Demetrios [00:45:53]: Yeah. So there's put an X in or.
Greg Kamradt [00:45:55]: Put an X and now there's two rules. I won't go to the details on it. We actually have a full. Francois put it together. A We hosted a private preview of ARC AGI 2 for donors for. For Arcprice because we're a nonprofit. I should have said that earlier. Nonprofit.
Greg Kamradt [00:46:07]: And he gave a 30 minute presentation on RKGI2.
Demetrios [00:46:10]: Wow.
Greg Kamradt [00:46:11]: But where I want to talk about RGI3, of course, RKGI3 is going to be departing from the RKGI1 and RKGI2 framework style of doing it style of doing it. So it's very scoped and narrow domain. If you just have matrices, input, output, you know, filament or whatever, it's very scoped. You, you don't have very many axes of freedom for that. So we are taking inspiration from simulations and games.
Demetrios [00:46:37]: Oh, nice.
Greg Kamradt [00:46:38]: So back in 2000, I think 2017, DeepMind, they put together an exploration, they called it Agent 57. So they tried to get an agent, more or less an RL agent, to go and try to beat a bunch of different Atari games, right? There's like four that they didn't solve, which is super fascinating. What arc AGI 1 and 2 don't allow you to, don't make you do is. They don't make you figure out what is the goal. They don't make you figure out the rules of the environment. They don't make you have long term memory with hidden states. So like you learn something early on in the game and you have to remember that that thing still applies later on in the game. And so what I tell people is if, if you can make an AI that beats one game.

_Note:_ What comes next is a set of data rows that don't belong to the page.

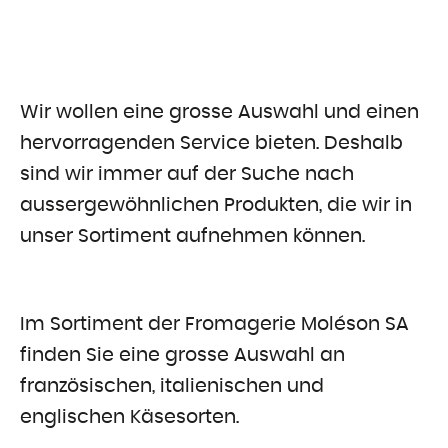
Wir wollen eine grosse Auswahl und einen
hervorragenden Service bieten. Deshalb
sind wir immer auf der Suche nach
aussergewöhnlichen Produkten, die wir in
unser Sortiment aufnehmen können.
Im Sortiment der Fromagerie Moléson SA
finden Sie eine grosse Auswahl an
französischen, italienischen und
englischen Käsesorten.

Greg Kamradt [00:47:14]: Well, we've done that a bunch. We've made AI beat chess, we made AI be go. Okay, cool. If you can make an AI that beats 50 games, that's much more interesting. But the problem is that those 50 games are all public and you can have developer intelligence and developer intuition as to how to go beat those 50 games. What RKGI3 is going to be is we're going to make AI beat 50 games. It is never seen beforehand and they're each novel from each other. And that is a much further extension and axes of freedom about where we're taking this.
Greg Kamradt [00:47:46]: What you can assert about the model that beats it is it will have had no choice but to interact with its environment, learn the rules of the game in 50 different novel situations.
Demetrios [00:47:55]: But you're not letting it just simulate for hours and hours. Or maybe you are. That's the test time compute type thing we will.
Greg Kamradt [00:48:02]: And that's where efficiency comes into it. And so what we're going to do is we're going to go test 400 humans on those 50 games and we're going to see how many actions does it take for a human to actually solve this and how many actions to take for AI to go solve it. So that's where we get our efficiency that comes from it. In addition to cost and energy that comes from that.
Demetrios [00:48:18]: I think we gotta go.
Greg Kamradt [00:48:19]: I just saw Beautiful, man.
Demetrios [00:48:20]: Boss man. That's a great way of ending it, man. We'll cut it there.
Greg Kamradt [00:48:23]: It's too good.
Demetrios [00:48:25]: You were awesome, man. This is great. But it was perfect. It was like.